Error probabilities of On–Off Keying and Binary Phase Shift Keying

The error probabilities  $p_{\rm S}$  of the digital modulation methods "On–Off Keying"  $\rm (OOK)$  and  "Binary Phase Shift Keying"  $\rm (BPSK)$  are given here without derivation. 

For example,  one obtains with the so-called Q-function

$${\rm Q} (x) = \frac{\rm 1}{\sqrt{\rm 2\pi}}\cdot \int_{\it x}^{+\infty}\rm e^{\it -u^{\rm 2}/\rm 2}\,d \it u$$

for the AWGN channel – identified by  $E_{\rm S}/N_0$  – and other optimal conditions  (e.g. coherent demodulation)

  • for On–Off Keying,  often also called  "Amplitude Shift Keying"  $\rm (2–ASK)$:
$$p_{\rm S} = {\rm Q}\left ( \sqrt{{E_{\rm S}}/{N_0 }} \hspace{0.1cm}\right ) \hspace{0.05cm},$$
  • for Binary Phase Shift Keying:
$$p_{\rm S} = {\rm Q}\left ( \sqrt{{2 \cdot E_{\rm S}}/{N_0 }} \hspace{0.1cm}\right ) \hspace{0.05cm}.$$


These symbol error probabilities  (at the same time the bit error probabilities)  are shown in the graph.

For example,  for  $10 \cdot {\rm lg} \, E_{\rm S}/N_0 = 10 \ \rm dB$  one obtains according to the exact functions:

$$p_{\rm S} = 7.83 \cdot 10^{-4}\,\,{\rm (OOK)}\hspace{0.05cm},$$
$$ p_{\rm S} = 3.87 \cdot 10^{-6}\,\,{\rm (BPSK)}\hspace{0.05cm}.$$

In order to achieve  $p_{\rm S} = 10^{\rm -5}$  with BPSK,  $10 \cdot {\rm lg} \, E_{\rm S}/N_0 ≥ 9.6 \ \rm dB$  must hold.


Notes:

  • For the complementary Gaussian error function, use the following approximation  (upper bound):
$${\rm Q}(x) \approx \frac{1}{\sqrt{2\pi} \cdot x} \cdot {\rm e}^{-x^2/2} \hspace{0.05cm}.$$


Questions

1

Calculate the  OOK  symbol error probability for  $10 \cdot {\rm lg} \, E_{\rm S}/N_0 = 10 \ \rm dB$  using the upper bound.

$p_{\rm S}\ = \ $

$\ \cdot 10^{\rm –5}$

2

What is the  BPSK  symbol error probability for  $10 \cdot {\rm lg} \, E_{\rm S}/N_0 = 10 \ \rm dB$?

$p_{\rm S}\ = \ $

$\ \cdot 10^{\rm –5}$

3

For  OOK,  give the minimum value of  $E_{\rm S}/N_0$  $($in $\rm dB)$  required for  $p_{\rm S} = 10^{\rm -5}$.

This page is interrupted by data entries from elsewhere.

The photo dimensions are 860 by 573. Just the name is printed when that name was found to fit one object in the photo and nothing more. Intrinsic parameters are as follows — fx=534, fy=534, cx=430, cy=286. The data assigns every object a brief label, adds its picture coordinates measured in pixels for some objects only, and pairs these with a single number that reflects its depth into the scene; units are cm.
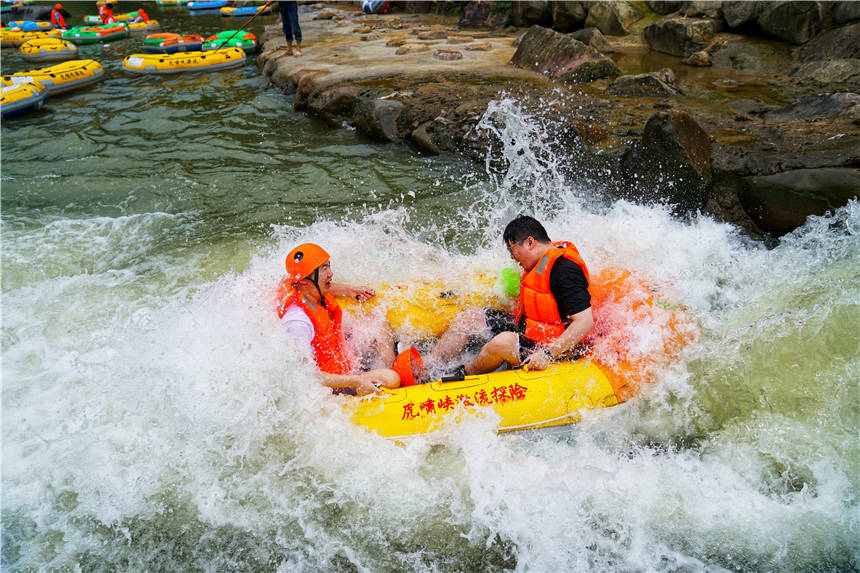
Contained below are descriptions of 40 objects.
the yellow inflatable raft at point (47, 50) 1795
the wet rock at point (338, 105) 1041
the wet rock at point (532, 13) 1398
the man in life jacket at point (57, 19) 2212
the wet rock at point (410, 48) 1306
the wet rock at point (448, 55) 1207
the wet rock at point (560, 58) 979
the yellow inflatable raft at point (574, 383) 378
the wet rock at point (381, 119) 938
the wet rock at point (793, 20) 939
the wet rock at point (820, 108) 660
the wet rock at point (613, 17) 1254
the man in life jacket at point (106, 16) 2130
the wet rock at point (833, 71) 815
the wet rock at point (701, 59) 1012
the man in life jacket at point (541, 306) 380
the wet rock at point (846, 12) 890
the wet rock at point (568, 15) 1296
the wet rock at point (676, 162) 614
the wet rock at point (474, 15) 1591
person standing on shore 1362
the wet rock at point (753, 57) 955
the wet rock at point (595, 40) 1138
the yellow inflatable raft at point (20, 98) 1194
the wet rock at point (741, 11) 1017
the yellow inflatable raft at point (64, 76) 1300
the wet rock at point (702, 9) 1106
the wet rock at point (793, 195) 537
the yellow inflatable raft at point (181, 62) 1532
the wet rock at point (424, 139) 875
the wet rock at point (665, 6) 1247
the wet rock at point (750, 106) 773
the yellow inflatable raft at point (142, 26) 2186
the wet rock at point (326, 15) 1983
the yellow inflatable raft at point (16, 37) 2044
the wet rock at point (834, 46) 859
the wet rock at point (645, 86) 877
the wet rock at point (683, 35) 1080
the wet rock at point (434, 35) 1477
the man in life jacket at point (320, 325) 398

${\rm Minimum} \big[10 \cdot {\rm lg} \, E_{\rm S}/N_0 \big ] \ = \ $

$\ \rm dB$


Solution

(1)  From  $10 \cdot {\rm lg} \, E_{\rm S}/N_0 = 10 \ \rm dB$  follows  $E_{\rm S}/N_0 = 10$  and thus

$$p_{\rm S} = {\rm Q}\left ( \sqrt{10} \right ) \approx \frac{\rm 1}{\sqrt{\rm 20\pi} }\cdot \rm e^{-5 } \underline{=85 \cdot 10^{-5}}\hspace{0.05cm}.$$
  • The actual value according to the data section is  $78.3 \cdot 10^{\rm -5}$.
  • So the given equation is actually an upper bound for  ${\rm Q}(x)$.
  • The relative error when using this approximation instead of the exact function  ${\rm Q}(x)$  is in this case less than  $10\%$.

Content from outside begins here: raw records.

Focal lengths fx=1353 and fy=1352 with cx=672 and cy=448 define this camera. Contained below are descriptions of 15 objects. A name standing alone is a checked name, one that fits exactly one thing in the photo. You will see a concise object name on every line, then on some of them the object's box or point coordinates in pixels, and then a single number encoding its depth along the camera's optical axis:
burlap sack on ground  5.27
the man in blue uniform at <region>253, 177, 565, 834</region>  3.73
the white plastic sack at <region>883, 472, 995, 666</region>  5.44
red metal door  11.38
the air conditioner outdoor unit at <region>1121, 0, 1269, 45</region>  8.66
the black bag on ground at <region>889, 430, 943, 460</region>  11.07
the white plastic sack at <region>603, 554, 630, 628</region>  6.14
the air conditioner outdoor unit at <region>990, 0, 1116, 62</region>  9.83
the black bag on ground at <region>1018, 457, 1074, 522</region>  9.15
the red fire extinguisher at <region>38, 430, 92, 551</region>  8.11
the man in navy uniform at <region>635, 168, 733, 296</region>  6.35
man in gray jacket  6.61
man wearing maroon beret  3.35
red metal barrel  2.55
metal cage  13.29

(2)  For BPSK,  the corresponding equation is:

$$p_{\rm S} = {\rm Q}\left ( \sqrt{20} \right ) \approx \frac{\rm 1}{\sqrt{\rm 40\pi} }\cdot \rm e^{-10 } \underline{=0.405 \cdot 10^{-5}}\hspace{0.05cm}.$$
  • Now the relative error using the approximation is only  $5\%$.
  • In general:  The smaller the error probability, the better the approximation.

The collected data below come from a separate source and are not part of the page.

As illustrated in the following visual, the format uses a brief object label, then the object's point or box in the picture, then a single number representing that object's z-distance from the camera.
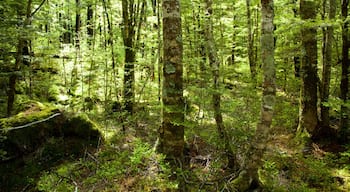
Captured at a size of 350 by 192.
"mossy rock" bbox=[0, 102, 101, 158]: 6.94
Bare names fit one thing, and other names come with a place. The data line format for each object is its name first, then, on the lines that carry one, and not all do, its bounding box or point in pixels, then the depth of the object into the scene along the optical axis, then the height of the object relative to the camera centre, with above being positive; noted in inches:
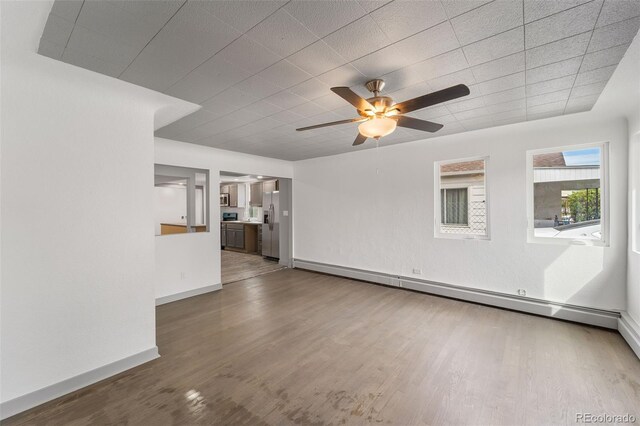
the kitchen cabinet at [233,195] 382.3 +24.0
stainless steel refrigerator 279.4 -13.6
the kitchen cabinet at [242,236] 331.3 -30.9
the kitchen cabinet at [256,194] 333.2 +22.4
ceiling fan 79.8 +32.8
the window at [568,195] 131.2 +8.5
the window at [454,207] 168.4 +3.0
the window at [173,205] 323.9 +9.7
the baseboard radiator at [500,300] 125.2 -48.4
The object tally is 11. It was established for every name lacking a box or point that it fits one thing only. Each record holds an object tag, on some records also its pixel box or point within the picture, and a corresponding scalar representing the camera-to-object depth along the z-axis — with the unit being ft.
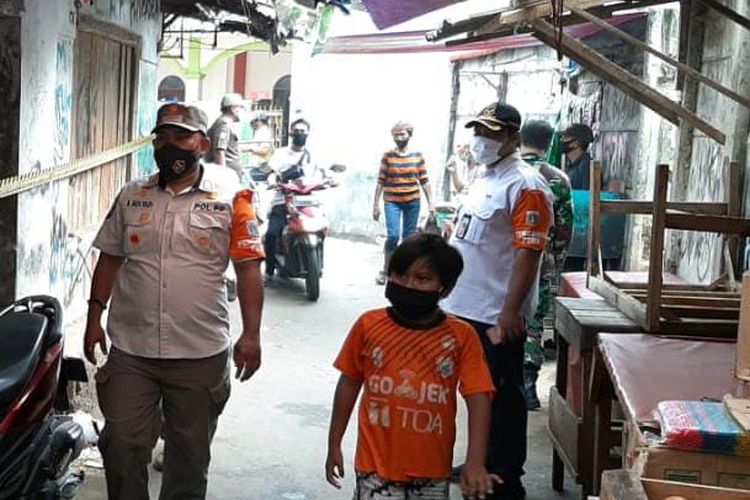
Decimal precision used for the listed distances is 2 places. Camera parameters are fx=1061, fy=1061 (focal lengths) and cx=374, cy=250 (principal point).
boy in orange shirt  11.59
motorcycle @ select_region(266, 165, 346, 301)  37.06
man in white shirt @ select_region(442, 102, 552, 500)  15.92
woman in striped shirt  41.27
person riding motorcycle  39.58
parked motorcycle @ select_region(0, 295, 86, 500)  12.67
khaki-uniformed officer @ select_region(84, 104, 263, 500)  13.82
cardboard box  8.07
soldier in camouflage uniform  23.21
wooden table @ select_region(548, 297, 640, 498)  15.03
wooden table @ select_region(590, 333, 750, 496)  11.44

(3)  According to the specification,  a (logarithmic) value of  $9.6 \ \rm dB$  is required for BPSK.

  • With the OOK,  the logarithmic value must be increased by about  $3 \ \rm dB$ ⇒ $10 \cdot {\rm lg} \, E_{\rm S}/N_0 \ \underline {\approx 12.6 \ \rm dB}$.